Site-selective Protonation of the Catalytic Cofactor in [FeFe]-Hydrogenase

Hydrogenases are microbial redox enzymes that catalyze H2 oxidation and proton reduction (H2 evolution). While all hydrogenases show high H2 oxidation activities, [FeFe]-hydrogenases are excellent H2 evolution catalysts as well. Their hydrogen-forming active site cofactor (“H-cluster”) comprises a [4Fe-4S] cluster covalently linked to a diiron site modified with CO and CN– ligands that tune the redox potential and anchor the cofactor within the protein.
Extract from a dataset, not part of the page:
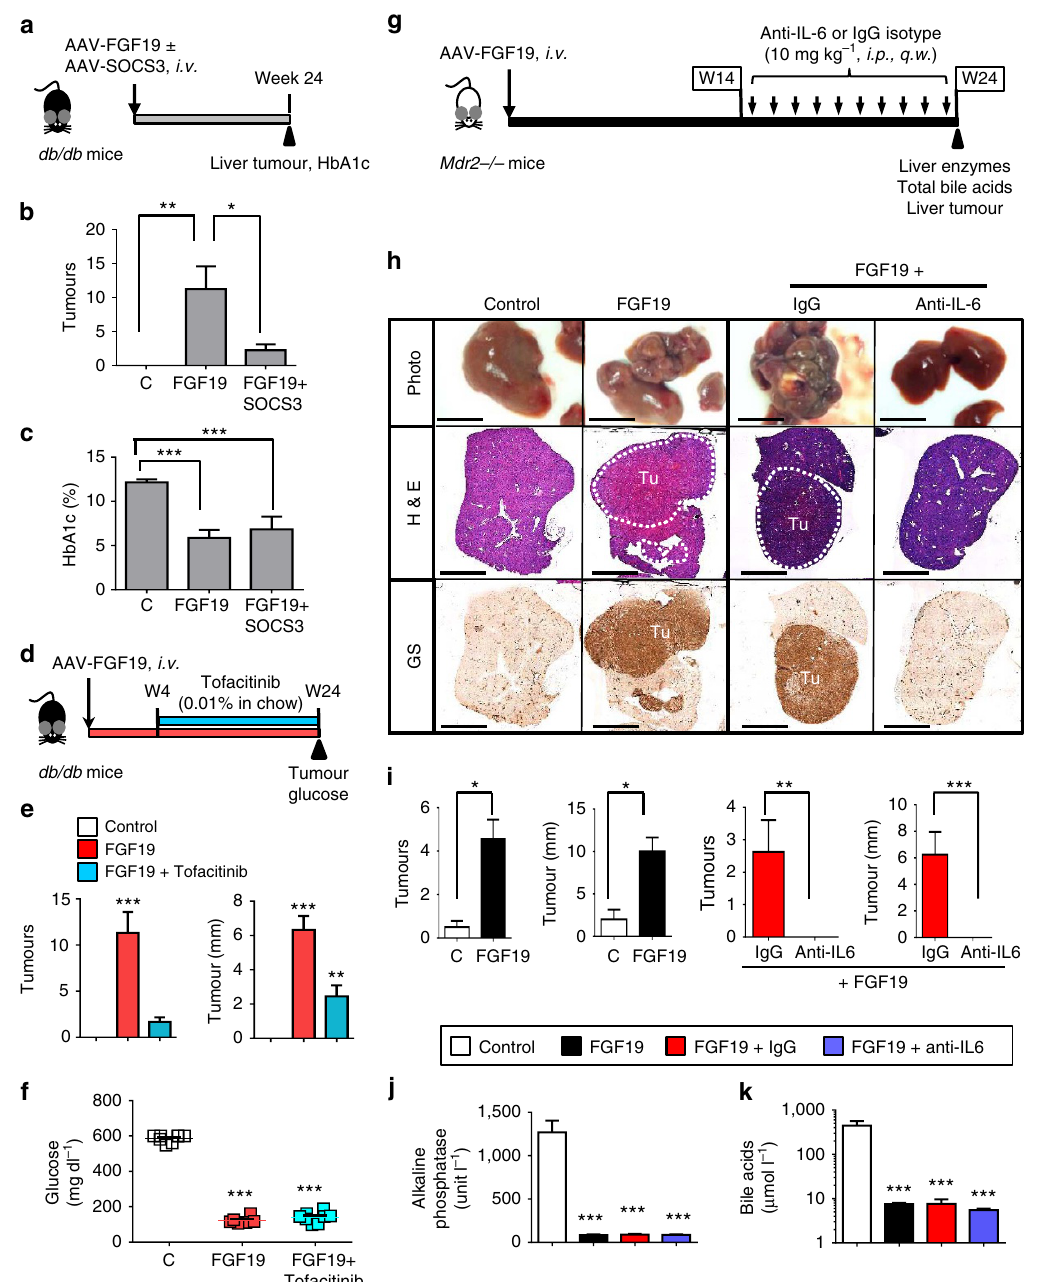
Figure 7 | Pharmacological inhibition of the STAT3/IL-6 axis abolishes FGF19-dependent HCC. ( a ) Schematic diagram for AAV-SOCS3 study in db/db mice. 11 B 12 week old db/db mice were i.v. administered with AAV- FGF19 with or without AAV-SOCS3, or a control (C) virus ( n ¼ 5 per group). Mice were killed 24 weeks later for liver tumour analysis. ( b ) SOCS3 inhibits FGF19-induced liver tumour formation. ( c ) FGF19 normalizes HbA1c in db/db mice in the absence or presence of SOCS3. ( d ) Schematic diagram for tofacitinib study in db/db mice. 11 B 12-week old db/db mice were i.v. administered with AAV- FGF19 or a control virus ( n ¼ 5 per group). Tofacitinib treatment was initiated 4 weeks later. Mice were killed 24 weeks after AAV injection. ( e ) Tofacitinib inhibits FGF19-induced liver tumour formation. ( f ) FGF19 normalizes blood glucose levels in db/db mice irrespective of tofacitinib treatment. Dots in scatterplot represent individual animals. ( g ) Schematic diagram for anti-IL-6 study in Mdr2 (cid:3) / (cid:3) mice. Mdr2 (cid:3) / (cid:3) mice received a single tail vein injection of AAV- FGF19 . Starting from week 14 after AAV injection, mice were dosed intraperitoneally ( i.p .) with 10mgkg (cid:3) 1 anti-mouse IL-6 ( n ¼ 10) or an isotype control antibody ( n ¼ 8) weekly ( q.w .). Tumours were analysed 24 weeks after AAV administration. ( h ) Representative liver images and histological liver sections stained with H&E or anti-glutamine synthetase (brown). Tu, tumours. Scale bars, 5mm. ( i ) Tumour multiplicity and tumour size. ( j ) Serum levels of alkaline phosphatase at the end of the study. ( k ) Serum levels of total bile acids. Values are mean ± s.e.m. *** P o 0.001, ** P o 0.01, * P o 0.05 by unpaired two-tailed t -test when comparing two groups, or versus control group by one-way ANOVA when comparing multiple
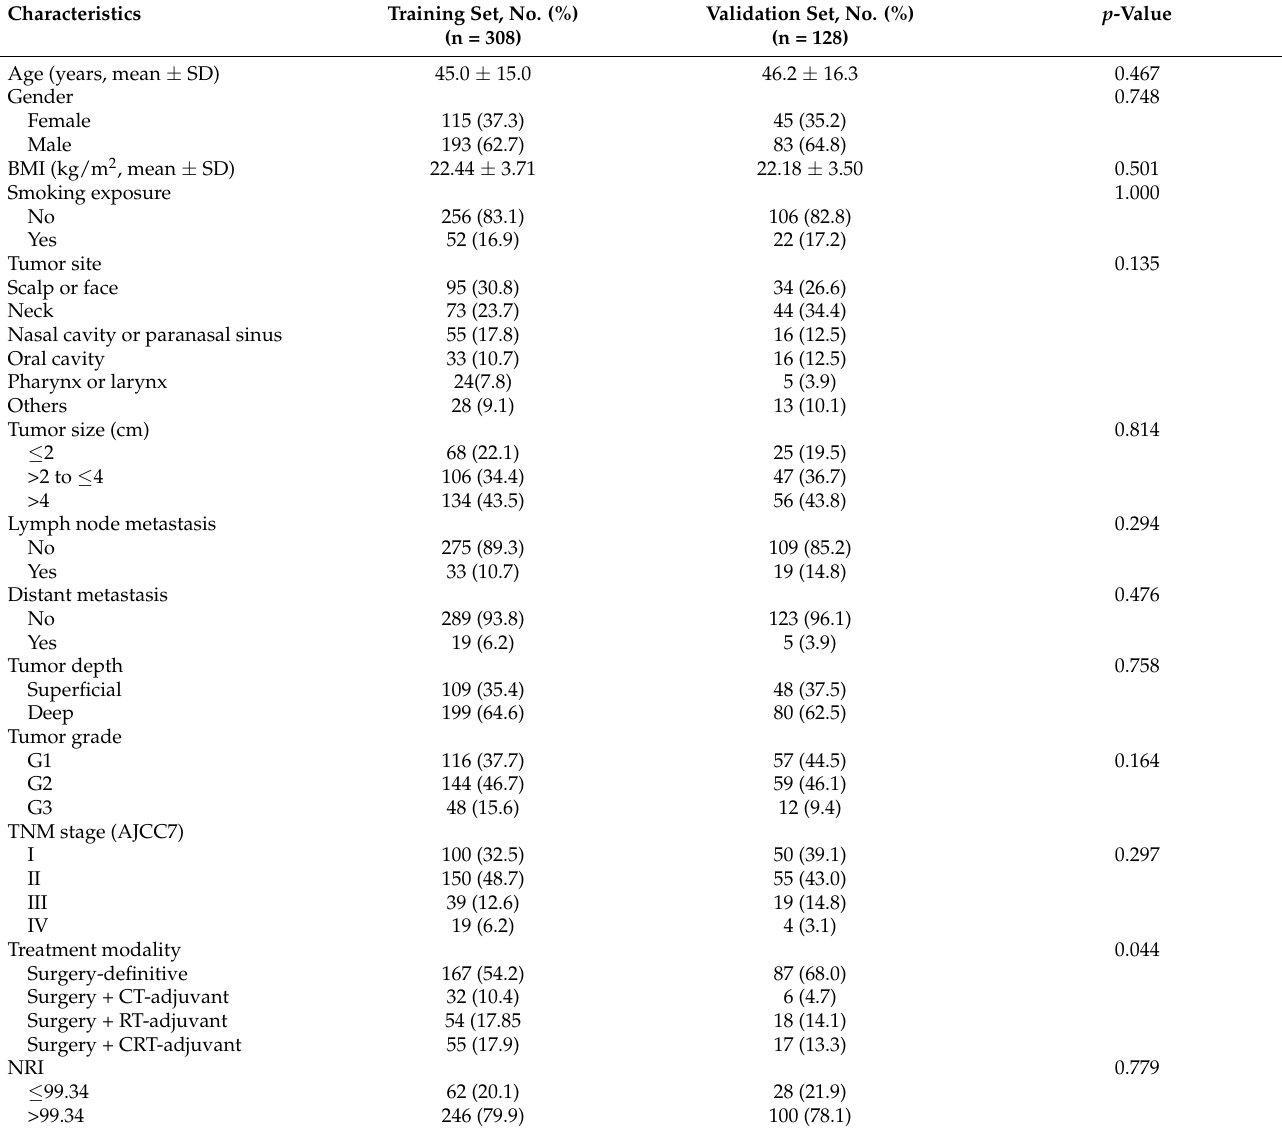
Table 2. The baseline characteristics in the Training and Validation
Two distinct proton transfer pathways connect the H-cluster and facilitate hydrogen turnover at low overpotential. In this study, we employ in situ ATR FTIR spectroscopy and spectro-electrochemistry to analyze the mechanics of hydrogen turnover in [FeFe]-hydrogenase. Titrating the proton concentration from pH 10 to pH 5 under H2 oxidation or H2 evolution conditions reveals the influence of site-selective protonation on the equilibrium of H-cluster redox states. Under H2 evolution conditions, protonation facilitates electron uptake at the [4Fe-4S] cluster and impedes premature reduction of the diiron site, the later which dominates at acidic pH values. This observation is discussed in the context of the natural pH dependence of H2 evolution as catalyzed by [FeFe]-hydrogenase.